**MATERIAL FOR THE TASK**
========

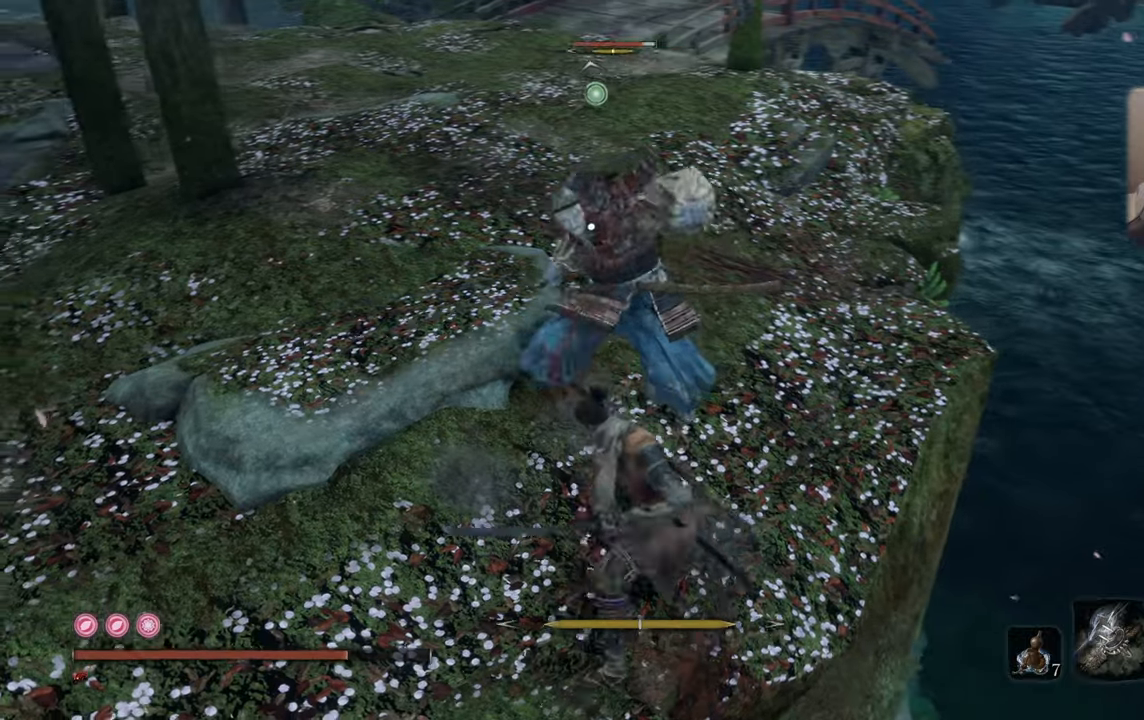
{"buttons": ["R1"], "left_stick": "center", "right_stick": "center", "events": [[50, "R1", "up"], [117, "R1", "down"], [233, "R1", "up"], [300, "R1", "down"], [383, "R1", "up"], [450, "R1", "down"]]}
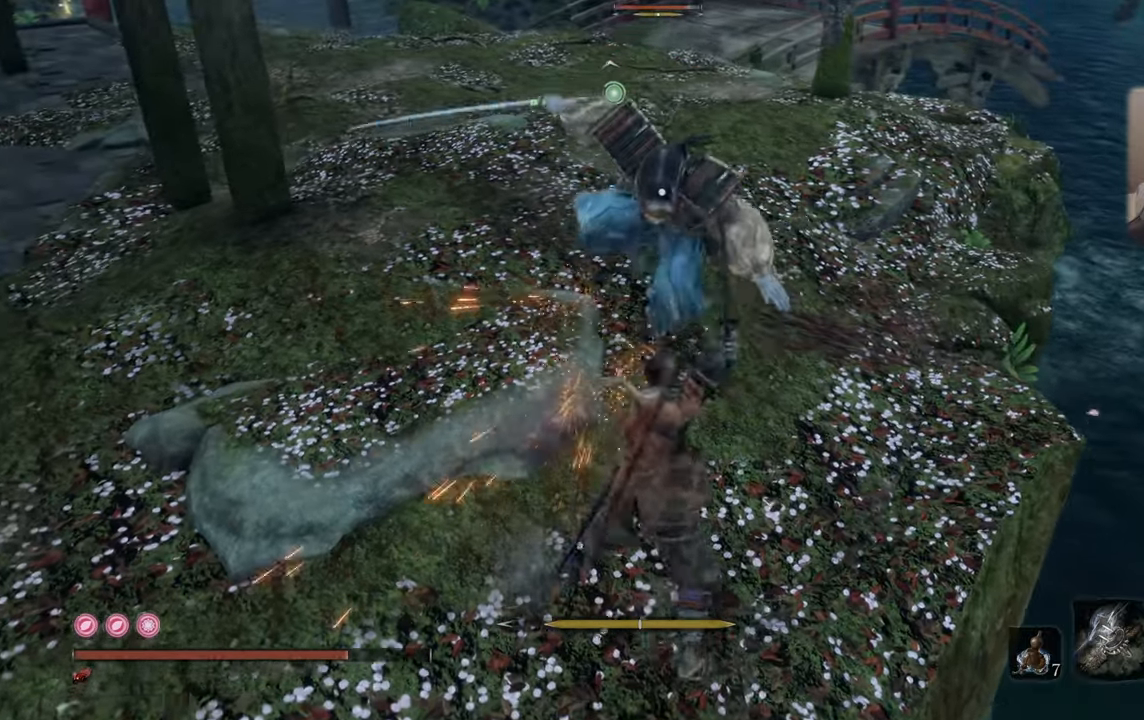
{"buttons": [], "left_stick": "center", "right_stick": "center", "events": [[33, "R1", "up"], [133, "R1", "down"], [183, "R1", "up"]]}
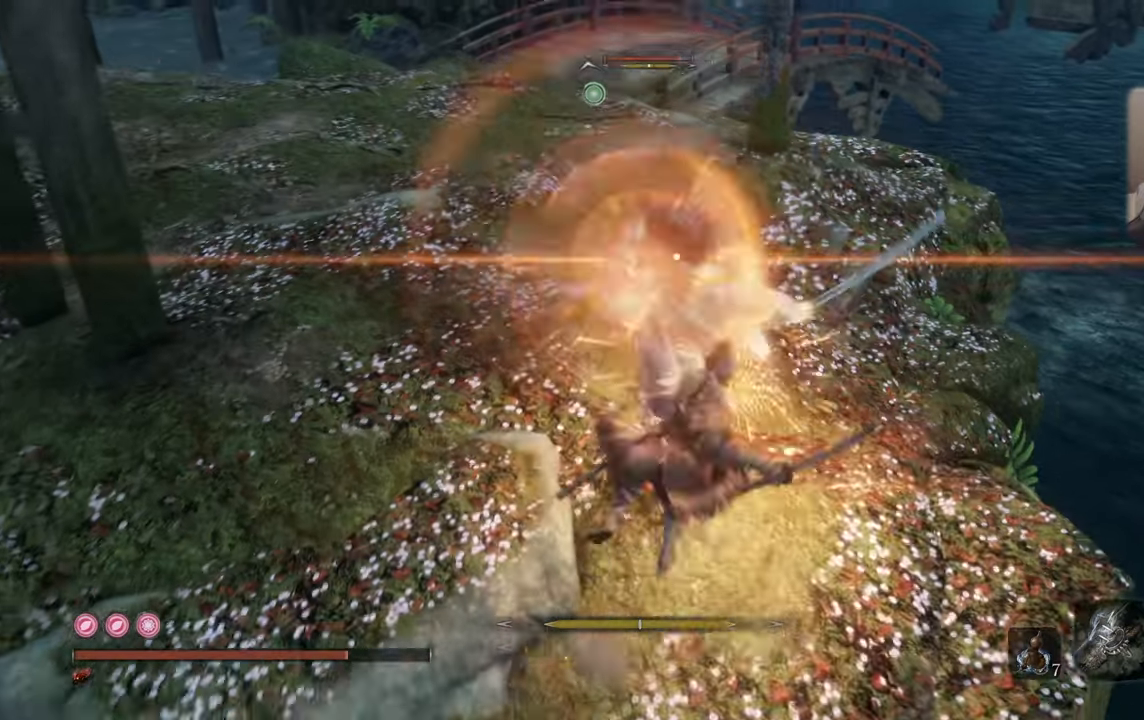
{"buttons": [], "left_stick": "down-left", "right_stick": "center", "events": [[83, "left_stick", "down-left"]]}
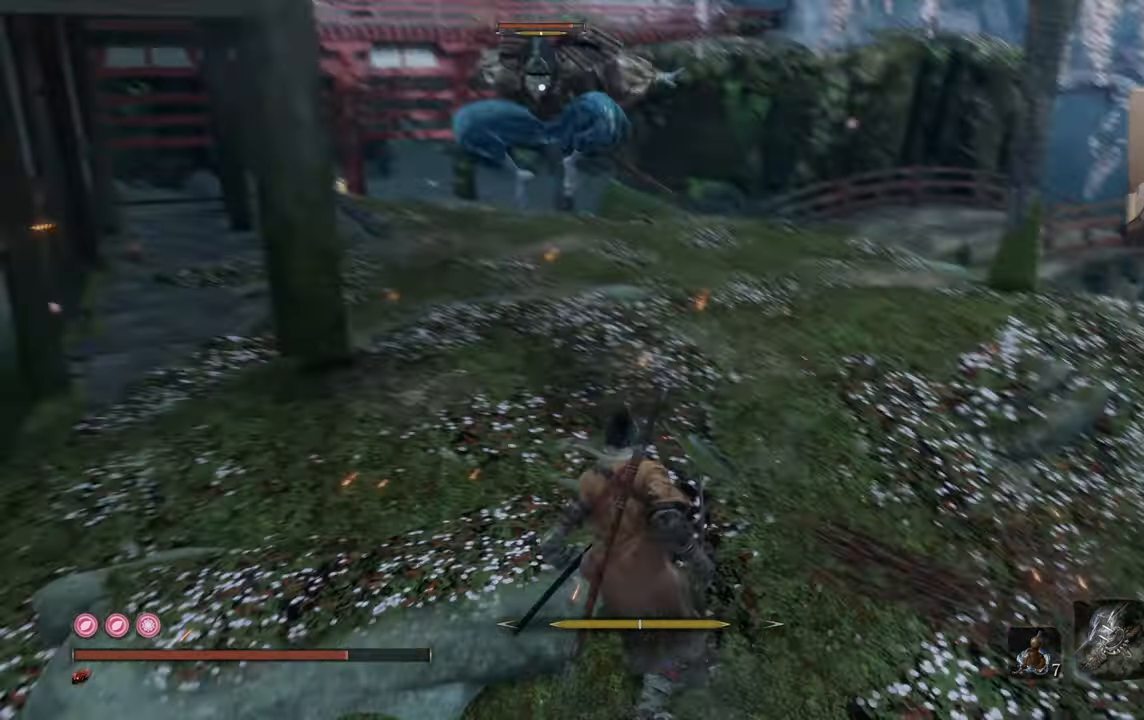
{"buttons": [], "left_stick": "left", "right_stick": "center", "events": [[117, "left_stick", "left"]]}
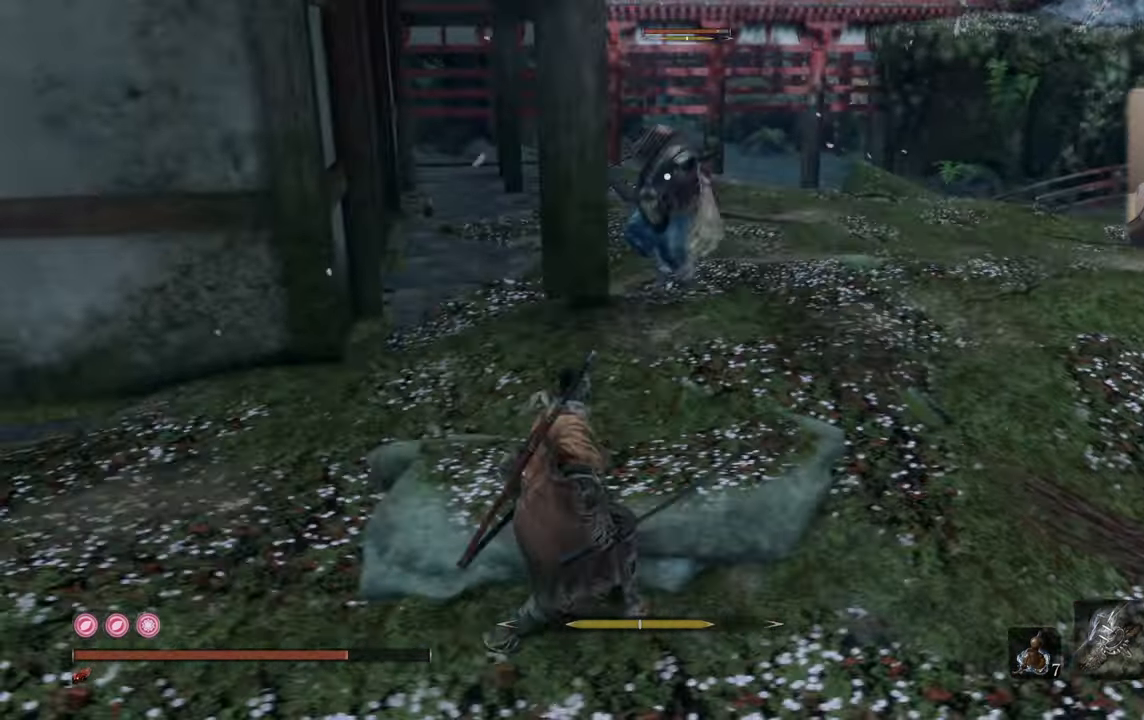
{"buttons": ["L1"], "left_stick": "left", "right_stick": "center", "events": [[167, "L1", "down"]]}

========

**WHAT YOU ARE ASKED TO DO**
With the pictures removed, set down the entire listing exactly.

**TASK RESPONSE**
{"buttons": ["R1"], "left_stick": "center", "right_stick": "center", "events": [[50, "R1", "up"], [117, "R1", "down"], [233, "R1", "up"], [300, "R1", "down"], [383, "R1", "up"], [450, "R1", "down"]]}
{"buttons": [], "left_stick": "center", "right_stick": "center", "events": [[33, "R1", "up"], [133, "R1", "down"], [183, "R1", "up"]]}
{"buttons": [], "left_stick": "down-left", "right_stick": "center", "events": [[83, "left_stick", "down-left"]]}
{"buttons": [], "left_stick": "left", "right_stick": "center", "events": [[117, "left_stick", "left"]]}
{"buttons": ["L1"], "left_stick": "left", "right_stick": "center", "events": [[167, "L1", "down"]]}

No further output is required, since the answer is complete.